Use of the WPS has been somewhat limited to users of Skyhook’s Loki utility, a Windows browser toolbar that lets laptop users integrate their location into their online use. Another service now putting WPS to use is AOL’s Instant Messanger. A couple of weeks ago, they quietly launched a plug-in for the AIM 6.0 client software for Windows 2000/XP so you can see the locations of your buddies (and they can see yours) if all have the WPS plug-in installed. Morgan says AIM is planning to aggressively push this and some other new plug-ins soon. At CES, Skyhook announced that the WPS is now integrated into an iRiver-branded media player, model W10, coming soon to the U.S.

Morgan says the WPS database of mapped APs in the U.S. now covers 70% of the population.

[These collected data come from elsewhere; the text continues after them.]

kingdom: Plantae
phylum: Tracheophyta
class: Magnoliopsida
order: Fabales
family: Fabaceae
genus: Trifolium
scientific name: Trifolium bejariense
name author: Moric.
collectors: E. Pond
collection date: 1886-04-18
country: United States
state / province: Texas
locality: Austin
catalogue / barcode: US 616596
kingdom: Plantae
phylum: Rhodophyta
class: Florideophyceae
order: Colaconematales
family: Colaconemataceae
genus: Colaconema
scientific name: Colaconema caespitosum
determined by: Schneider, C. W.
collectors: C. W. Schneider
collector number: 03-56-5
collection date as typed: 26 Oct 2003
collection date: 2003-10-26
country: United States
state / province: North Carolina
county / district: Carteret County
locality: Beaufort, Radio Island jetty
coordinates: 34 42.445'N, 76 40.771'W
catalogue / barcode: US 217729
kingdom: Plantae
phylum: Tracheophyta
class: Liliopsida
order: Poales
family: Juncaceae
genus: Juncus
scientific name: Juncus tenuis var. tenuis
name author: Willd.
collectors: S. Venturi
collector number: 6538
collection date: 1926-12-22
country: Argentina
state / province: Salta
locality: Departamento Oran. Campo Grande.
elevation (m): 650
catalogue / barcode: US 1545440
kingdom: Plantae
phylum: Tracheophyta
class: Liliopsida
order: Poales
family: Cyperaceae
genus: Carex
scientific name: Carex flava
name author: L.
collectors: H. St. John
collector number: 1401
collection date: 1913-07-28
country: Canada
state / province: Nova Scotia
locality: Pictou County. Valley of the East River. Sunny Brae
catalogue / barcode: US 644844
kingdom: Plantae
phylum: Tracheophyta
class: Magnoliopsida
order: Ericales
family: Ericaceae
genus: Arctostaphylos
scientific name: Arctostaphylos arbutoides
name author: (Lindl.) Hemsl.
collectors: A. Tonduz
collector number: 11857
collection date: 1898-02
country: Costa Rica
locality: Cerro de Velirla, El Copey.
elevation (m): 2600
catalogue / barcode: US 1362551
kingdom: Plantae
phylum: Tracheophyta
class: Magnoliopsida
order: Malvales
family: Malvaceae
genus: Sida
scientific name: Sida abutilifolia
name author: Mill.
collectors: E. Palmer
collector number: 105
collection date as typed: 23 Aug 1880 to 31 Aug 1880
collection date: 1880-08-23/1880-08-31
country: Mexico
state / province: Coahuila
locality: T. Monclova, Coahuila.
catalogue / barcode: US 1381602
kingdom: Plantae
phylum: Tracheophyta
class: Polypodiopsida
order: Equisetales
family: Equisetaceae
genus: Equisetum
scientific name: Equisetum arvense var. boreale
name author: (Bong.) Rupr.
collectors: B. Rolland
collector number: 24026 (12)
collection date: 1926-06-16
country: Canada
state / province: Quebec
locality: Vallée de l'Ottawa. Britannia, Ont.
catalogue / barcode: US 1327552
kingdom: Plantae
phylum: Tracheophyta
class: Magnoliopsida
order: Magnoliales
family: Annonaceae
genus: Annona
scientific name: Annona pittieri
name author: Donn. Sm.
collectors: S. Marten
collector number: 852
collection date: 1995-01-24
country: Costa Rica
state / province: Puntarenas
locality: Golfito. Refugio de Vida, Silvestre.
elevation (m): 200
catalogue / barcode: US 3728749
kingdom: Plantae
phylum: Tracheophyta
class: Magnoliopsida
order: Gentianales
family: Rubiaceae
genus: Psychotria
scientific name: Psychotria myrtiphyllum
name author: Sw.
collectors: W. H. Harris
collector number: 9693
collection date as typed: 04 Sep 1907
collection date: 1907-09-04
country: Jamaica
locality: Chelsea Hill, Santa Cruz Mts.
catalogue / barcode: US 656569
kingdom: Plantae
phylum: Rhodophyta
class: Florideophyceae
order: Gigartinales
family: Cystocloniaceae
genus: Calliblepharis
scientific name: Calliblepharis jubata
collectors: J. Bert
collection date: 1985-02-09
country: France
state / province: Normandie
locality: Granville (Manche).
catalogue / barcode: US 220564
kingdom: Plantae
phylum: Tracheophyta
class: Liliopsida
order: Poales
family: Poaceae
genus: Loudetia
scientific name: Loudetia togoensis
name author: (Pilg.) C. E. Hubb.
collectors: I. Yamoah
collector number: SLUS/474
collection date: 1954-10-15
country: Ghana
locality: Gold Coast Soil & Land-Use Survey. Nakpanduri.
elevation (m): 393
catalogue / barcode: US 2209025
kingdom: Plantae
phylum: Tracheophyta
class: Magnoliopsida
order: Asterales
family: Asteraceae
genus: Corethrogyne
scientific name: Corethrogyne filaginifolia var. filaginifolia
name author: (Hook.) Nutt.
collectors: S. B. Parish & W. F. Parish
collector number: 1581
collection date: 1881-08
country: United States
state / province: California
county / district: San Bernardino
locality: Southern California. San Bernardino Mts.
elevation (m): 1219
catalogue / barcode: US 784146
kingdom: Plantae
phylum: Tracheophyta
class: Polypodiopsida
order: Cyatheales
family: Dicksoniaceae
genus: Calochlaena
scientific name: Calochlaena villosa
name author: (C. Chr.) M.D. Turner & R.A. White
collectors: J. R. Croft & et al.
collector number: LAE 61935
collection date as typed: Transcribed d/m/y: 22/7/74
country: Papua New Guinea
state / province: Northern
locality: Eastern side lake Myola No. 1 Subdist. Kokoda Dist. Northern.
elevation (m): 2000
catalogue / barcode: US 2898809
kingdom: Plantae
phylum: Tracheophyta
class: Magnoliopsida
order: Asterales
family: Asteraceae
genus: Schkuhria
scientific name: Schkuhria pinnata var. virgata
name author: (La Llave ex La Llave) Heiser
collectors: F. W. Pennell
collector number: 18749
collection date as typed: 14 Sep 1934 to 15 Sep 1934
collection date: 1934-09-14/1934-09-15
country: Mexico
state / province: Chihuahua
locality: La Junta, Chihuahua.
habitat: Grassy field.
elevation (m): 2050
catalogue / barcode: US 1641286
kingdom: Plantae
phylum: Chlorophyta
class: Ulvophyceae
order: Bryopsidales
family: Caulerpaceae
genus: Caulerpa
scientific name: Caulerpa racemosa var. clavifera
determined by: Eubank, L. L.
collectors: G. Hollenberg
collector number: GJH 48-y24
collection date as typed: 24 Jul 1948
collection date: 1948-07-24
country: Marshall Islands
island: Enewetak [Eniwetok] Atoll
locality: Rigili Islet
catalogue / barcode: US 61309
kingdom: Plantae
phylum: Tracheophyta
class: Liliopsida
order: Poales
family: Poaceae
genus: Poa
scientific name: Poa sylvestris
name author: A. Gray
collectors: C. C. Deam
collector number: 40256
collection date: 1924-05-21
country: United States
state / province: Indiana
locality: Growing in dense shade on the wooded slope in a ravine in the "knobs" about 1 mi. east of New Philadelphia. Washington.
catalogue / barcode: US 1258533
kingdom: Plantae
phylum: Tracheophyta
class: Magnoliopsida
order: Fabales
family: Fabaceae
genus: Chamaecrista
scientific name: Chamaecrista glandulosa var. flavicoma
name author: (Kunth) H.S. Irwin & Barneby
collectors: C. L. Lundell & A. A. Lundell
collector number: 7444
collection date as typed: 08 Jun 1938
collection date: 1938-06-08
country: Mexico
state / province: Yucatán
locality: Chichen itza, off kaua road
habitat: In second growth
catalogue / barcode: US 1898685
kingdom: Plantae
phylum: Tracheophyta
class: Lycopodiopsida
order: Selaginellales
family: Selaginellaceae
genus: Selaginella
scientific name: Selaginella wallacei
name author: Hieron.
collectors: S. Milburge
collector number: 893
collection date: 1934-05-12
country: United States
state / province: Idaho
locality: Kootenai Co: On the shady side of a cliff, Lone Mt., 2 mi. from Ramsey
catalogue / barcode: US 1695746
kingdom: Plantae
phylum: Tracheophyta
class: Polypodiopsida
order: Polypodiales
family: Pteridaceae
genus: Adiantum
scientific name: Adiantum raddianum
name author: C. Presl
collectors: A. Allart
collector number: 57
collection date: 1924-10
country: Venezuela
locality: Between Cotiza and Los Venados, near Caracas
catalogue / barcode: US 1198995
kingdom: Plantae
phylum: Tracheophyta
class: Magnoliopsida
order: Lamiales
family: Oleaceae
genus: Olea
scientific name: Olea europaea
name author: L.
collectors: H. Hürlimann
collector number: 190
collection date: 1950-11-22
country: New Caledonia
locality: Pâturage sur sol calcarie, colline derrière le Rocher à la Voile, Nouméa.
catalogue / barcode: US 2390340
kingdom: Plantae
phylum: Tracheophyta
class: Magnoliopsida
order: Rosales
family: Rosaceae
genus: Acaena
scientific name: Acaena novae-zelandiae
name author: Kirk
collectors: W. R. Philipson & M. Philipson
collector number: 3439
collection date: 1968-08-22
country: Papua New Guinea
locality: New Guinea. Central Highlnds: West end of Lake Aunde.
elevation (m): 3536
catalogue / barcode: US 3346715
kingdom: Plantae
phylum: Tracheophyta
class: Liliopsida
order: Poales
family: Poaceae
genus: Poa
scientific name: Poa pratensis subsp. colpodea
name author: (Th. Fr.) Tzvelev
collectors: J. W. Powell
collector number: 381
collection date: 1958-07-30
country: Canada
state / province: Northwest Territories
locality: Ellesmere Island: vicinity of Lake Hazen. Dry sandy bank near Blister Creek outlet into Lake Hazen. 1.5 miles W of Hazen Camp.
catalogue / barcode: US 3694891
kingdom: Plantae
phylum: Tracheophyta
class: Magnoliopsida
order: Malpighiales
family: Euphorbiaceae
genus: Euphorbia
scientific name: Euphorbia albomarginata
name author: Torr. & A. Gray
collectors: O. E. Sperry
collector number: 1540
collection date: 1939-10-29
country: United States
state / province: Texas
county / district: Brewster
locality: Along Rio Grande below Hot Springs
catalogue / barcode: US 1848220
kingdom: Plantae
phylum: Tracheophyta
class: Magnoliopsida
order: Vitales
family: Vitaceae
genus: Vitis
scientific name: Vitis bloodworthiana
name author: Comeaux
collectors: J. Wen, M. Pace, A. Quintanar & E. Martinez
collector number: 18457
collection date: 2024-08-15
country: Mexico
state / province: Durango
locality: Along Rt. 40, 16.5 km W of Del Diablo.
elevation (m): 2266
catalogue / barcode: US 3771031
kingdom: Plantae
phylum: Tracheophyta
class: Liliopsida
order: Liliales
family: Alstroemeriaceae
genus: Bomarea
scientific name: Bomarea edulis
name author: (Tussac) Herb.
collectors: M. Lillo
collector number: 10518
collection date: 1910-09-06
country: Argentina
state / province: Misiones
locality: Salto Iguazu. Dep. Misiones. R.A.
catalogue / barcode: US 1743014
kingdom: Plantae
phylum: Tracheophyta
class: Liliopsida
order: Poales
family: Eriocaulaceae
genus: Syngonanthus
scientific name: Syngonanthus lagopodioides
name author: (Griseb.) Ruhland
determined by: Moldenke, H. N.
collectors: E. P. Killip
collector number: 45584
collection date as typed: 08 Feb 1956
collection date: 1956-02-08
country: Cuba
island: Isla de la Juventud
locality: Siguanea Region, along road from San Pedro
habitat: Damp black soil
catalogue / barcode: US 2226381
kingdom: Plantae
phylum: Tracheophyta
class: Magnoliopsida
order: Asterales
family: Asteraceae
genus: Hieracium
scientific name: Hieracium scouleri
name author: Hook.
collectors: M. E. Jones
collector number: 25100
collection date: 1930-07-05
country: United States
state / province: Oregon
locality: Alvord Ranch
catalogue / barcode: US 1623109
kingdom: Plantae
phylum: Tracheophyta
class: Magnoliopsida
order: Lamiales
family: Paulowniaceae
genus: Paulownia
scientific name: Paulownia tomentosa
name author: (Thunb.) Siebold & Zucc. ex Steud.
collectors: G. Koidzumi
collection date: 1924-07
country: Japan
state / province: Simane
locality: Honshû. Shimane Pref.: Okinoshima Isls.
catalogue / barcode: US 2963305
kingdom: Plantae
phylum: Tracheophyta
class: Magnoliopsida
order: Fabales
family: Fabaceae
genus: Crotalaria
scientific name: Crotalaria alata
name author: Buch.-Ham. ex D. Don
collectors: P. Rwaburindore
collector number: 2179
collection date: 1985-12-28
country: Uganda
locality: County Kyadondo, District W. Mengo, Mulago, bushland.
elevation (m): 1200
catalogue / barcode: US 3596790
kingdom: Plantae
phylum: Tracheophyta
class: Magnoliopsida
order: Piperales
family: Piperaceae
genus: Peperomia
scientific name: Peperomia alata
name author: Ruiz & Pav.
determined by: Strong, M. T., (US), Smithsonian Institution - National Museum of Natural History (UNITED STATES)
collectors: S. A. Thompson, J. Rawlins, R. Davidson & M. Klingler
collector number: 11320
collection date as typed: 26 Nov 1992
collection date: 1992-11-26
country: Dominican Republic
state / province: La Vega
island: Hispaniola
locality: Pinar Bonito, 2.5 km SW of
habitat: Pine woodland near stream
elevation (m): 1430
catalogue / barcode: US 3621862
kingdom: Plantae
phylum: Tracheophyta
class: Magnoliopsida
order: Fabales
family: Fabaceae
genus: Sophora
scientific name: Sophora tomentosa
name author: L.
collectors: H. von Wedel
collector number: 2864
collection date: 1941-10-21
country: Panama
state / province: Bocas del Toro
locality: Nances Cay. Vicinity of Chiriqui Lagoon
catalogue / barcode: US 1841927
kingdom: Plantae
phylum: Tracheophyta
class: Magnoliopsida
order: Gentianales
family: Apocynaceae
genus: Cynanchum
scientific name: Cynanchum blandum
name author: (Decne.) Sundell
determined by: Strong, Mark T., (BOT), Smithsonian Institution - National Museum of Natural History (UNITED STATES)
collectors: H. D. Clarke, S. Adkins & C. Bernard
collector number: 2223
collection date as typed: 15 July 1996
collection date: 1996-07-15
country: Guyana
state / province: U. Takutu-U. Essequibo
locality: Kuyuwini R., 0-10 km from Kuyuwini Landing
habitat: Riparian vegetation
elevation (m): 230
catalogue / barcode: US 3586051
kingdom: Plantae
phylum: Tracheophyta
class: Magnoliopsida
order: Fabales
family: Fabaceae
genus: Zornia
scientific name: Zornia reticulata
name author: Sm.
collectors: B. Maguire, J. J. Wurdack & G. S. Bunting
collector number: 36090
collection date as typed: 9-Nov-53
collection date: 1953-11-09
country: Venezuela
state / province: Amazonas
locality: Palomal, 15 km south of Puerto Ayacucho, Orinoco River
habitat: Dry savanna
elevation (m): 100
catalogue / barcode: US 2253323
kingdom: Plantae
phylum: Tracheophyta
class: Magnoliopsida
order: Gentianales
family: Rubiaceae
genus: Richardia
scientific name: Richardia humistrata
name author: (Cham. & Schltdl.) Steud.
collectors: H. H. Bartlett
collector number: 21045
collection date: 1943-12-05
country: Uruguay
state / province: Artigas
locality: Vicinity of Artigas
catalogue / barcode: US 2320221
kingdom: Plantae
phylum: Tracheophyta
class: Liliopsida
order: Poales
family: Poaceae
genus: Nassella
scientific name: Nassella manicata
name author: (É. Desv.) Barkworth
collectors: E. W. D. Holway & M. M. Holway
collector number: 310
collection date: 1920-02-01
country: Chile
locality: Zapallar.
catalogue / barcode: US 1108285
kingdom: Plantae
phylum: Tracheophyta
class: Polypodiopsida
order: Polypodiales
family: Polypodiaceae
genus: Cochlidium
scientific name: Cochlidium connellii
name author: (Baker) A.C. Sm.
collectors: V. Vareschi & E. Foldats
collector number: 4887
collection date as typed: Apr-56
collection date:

He calls the mapping a “massive exercise… we’ve had 200 full-time trucks driving. We’ve got 15 million access points in our database.”

Why would anyone want to rely on the Wi-Fi-based positioning if satellite support is on the same unit? “The vast majority of complaints from GPS users are usually about the first two minutes of a trip,” says Morgan. The handheld GPS systems just take too long to triangulate a position, that might not even be possible when indoors. (Car-based GPS usually cheats, he says, because the car can assume it’s in the same position it was when the GPS was turned off.) “Adding Skyhook to SiRF means you have your locations in less time, and it’s accurate, whether in Manhattan or Montana,” he says.

The two companies will be showing off the GPS/WPS hybrid at the 3GSM World Congress 2007 in Spain later this month.

Morgan says the future for the WPS could go beyond just Wi-Fi access points in the database, to taking advantage of any wireless, which he calls “signals of opportunity. Users don’t care, they just want the best fix [on their location]. This SiRF announcement is just the first step. We’re doing some testing now with cell towers and WiMax signals as well.”